Hopper (sm_90+) backends accept nvvm.wmma.* for backward compatibility but Tileiras prefers nvvm.wgmma.mma_async once the target hits sm_90a. Blackwell (sm_100+) keeps WMMA legal for short-K tiles only — long-K paths go through nvvm.tcgen05.mma.

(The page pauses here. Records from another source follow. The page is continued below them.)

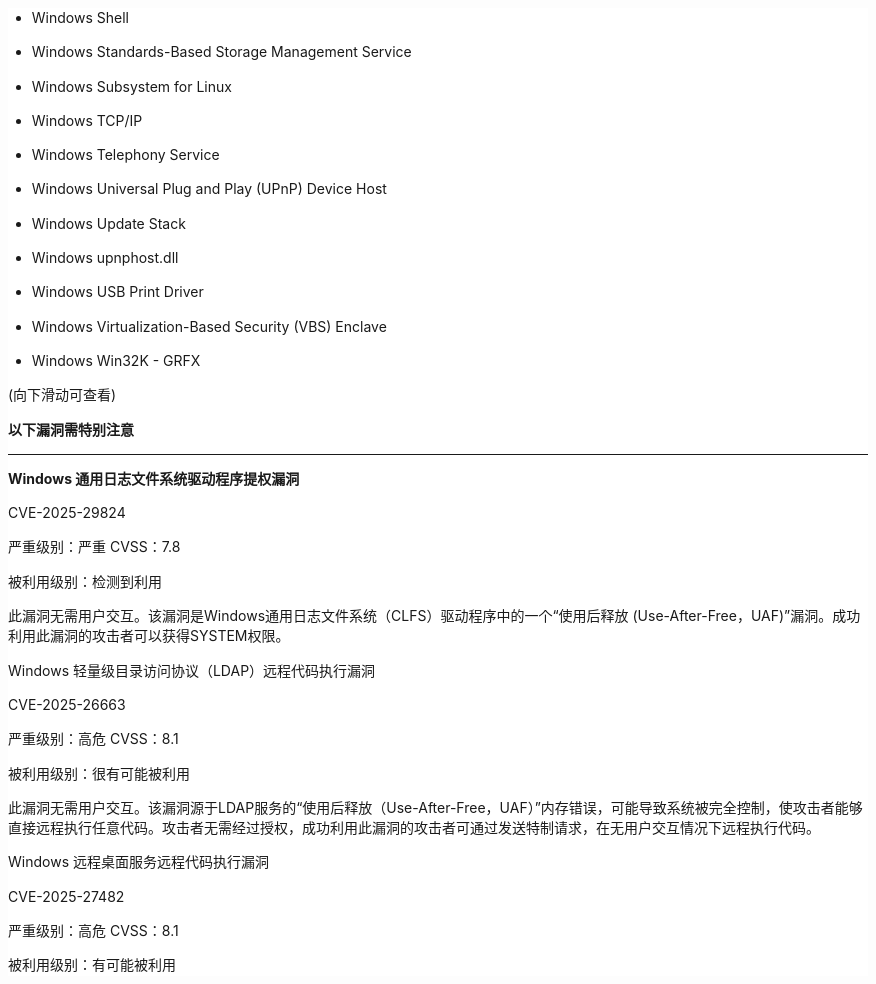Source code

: - Windows Shell  
  
- Windows Standards-Based Storage Management Service  
  
- Windows Subsystem for Linux  
  
- Windows TCP/IP  
  
- Windows Telephony Service  
  
- Windows Universal Plug and Play (UPnP) Device Host  
  
- Windows Update Stack  
  
- Windows upnphost.dll  
  
- Windows USB Print Driver  
  
- Windows Virtualization-Based Security (VBS) Enclave  
  
- Windows Win32K - GRFX  
  
  
  
(向下滑动可查看)  
  
  
  
**以下漏洞需特别注意**  
  
  
  
  
****  
**Windows 通用日志文件系统驱动程序提权漏洞**  
  
CVE-2025-29824  
  
严重级别：严重 CVSS：7.8  
  
被利用级别：检测到利用  
  
  
此漏洞无需用户交互。该漏洞是Windows通用日志文件系统（CLFS）驱动程序中的一个“使用后释放 (Use-After-Free，UAF)”漏洞。成功利用此漏洞的攻击者可以获得SYSTEM权限。  
  
  
  
Windows 轻量级目录访问协议（LDAP）远程代码执行漏洞  
  
CVE-2025-26663  
  
严重级别：高危 CVSS：8.1  
  
被利用级别：很有可能被利用  
  
  
此漏洞无需用户交互。该漏洞源于LDAP服务的“使用后释放（Use-After-Free，UAF）”内存错误，可能导致系统被完全控制，使攻击者能够直接远程执行任意代码。攻击者无需经过授权，成功利用此漏洞的攻击者可通过发送特制请求，在无用户交互情况下远程执行代码。  
  
  
  
Windows 远程桌面服务远程代码执行漏洞  
  
CVE-2025-27482  
  
严重级别：高危 CVSS：8.1  
  
被利用级别：有可能被利用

See Per-SM Emission Templates — SM70 / SM75 for the Volta/Turing PTX templates.

Verification Invariants

  • Tile shape and element-type tuple must match a row of the PTX ISA's WMMA shape table.
  • A and B fragment cardinalities are derived from the shape; the verifier rejects mismatched operand counts.
  • C and D layouts (row / col) must agree.
  • .popc / .and.popc are legal only on the b1 form.
  • f64 WMMA does not exist in this dialect; the FP64 MMA path uses nvvm.mma.sync with the m8n8k4.f64 shape/type attribute combination.